TASK REQUIREMENTS »
Lines before the one containing "right hip: (218, 161)" are to be left out; that line and all after it, through the end of the material below, are to be written out exactly.
━━━
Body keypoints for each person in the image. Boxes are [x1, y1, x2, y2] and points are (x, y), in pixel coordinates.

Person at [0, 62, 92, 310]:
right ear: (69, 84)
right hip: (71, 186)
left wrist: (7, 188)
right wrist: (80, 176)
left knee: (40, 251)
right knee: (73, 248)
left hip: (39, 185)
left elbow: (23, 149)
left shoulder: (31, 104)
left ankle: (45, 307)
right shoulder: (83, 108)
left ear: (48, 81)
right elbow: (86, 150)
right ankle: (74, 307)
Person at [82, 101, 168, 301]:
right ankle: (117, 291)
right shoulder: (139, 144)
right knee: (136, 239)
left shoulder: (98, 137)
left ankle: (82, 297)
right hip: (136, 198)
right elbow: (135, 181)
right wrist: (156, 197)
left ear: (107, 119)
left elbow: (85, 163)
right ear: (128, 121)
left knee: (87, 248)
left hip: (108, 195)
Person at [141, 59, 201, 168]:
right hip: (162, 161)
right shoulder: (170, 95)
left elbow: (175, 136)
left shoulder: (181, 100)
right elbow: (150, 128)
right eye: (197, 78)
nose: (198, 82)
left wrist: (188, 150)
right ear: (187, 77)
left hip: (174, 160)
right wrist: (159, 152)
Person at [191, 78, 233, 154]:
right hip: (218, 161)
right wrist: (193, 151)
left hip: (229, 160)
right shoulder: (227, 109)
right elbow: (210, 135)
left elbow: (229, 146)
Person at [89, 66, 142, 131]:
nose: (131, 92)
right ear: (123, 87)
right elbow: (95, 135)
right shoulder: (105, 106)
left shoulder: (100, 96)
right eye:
━━━
RESPONSE »
right hip: (218, 161)
right wrist: (193, 151)
left hip: (229, 160)
right shoulder: (227, 109)
right elbow: (210, 135)
left elbow: (229, 146)
Person at [89, 66, 142, 131]:
nose: (131, 92)
right ear: (123, 87)
right elbow: (95, 135)
right shoulder: (105, 106)
left shoulder: (100, 96)
right eye:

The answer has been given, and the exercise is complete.